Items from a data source
****************
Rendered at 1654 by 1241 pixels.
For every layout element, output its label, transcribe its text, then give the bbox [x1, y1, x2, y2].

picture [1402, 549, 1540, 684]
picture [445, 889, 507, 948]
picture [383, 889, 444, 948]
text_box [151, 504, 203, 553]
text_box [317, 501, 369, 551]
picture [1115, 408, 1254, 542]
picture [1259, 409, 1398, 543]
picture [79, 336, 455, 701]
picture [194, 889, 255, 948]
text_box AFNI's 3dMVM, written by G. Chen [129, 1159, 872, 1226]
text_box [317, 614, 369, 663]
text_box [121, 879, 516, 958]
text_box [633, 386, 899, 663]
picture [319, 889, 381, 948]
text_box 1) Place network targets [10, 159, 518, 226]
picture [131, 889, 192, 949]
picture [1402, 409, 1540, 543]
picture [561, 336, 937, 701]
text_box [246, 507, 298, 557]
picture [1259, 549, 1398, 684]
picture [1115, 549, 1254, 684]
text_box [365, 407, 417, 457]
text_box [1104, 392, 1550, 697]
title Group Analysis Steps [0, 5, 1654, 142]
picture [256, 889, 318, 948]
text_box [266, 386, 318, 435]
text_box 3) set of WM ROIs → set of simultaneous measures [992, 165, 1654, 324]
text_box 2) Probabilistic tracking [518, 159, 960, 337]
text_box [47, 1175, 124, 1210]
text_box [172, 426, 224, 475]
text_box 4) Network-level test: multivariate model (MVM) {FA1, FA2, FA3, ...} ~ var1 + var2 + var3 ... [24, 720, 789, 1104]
****************
# GIVEN EXERCISE
Print all of the entries above again, line for line, without changing anything.

# EXERCISE RESPONSE
Rendered at 1654 by 1241 pixels.
For every layout element, output its label, transcribe its text, then give the bbox [x1, y1, x2, y2].

picture [1402, 549, 1540, 684]
picture [445, 889, 507, 948]
picture [383, 889, 444, 948]
text_box [151, 504, 203, 553]
text_box [317, 501, 369, 551]
picture [1115, 408, 1254, 542]
picture [1259, 409, 1398, 543]
picture [79, 336, 455, 701]
picture [194, 889, 255, 948]
text_box AFNI's 3dMVM, written by G. Chen [129, 1159, 872, 1226]
text_box [317, 614, 369, 663]
text_box [121, 879, 516, 958]
text_box [633, 386, 899, 663]
picture [319, 889, 381, 948]
text_box 1) Place network targets [10, 159, 518, 226]
picture [131, 889, 192, 949]
picture [1402, 409, 1540, 543]
picture [561, 336, 937, 701]
text_box [246, 507, 298, 557]
picture [1259, 549, 1398, 684]
picture [1115, 549, 1254, 684]
text_box [365, 407, 417, 457]
text_box [1104, 392, 1550, 697]
title Group Analysis Steps [0, 5, 1654, 142]
picture [256, 889, 318, 948]
text_box [266, 386, 318, 435]
text_box 3) set of WM ROIs → set of simultaneous measures [992, 165, 1654, 324]
text_box 2) Probabilistic tracking [518, 159, 960, 337]
text_box [47, 1175, 124, 1210]
text_box [172, 426, 224, 475]
text_box 4) Network-level test: multivariate model (MVM) {FA1, FA2, FA3, ...} ~ var1 + var2 + var3 ... [24, 720, 789, 1104]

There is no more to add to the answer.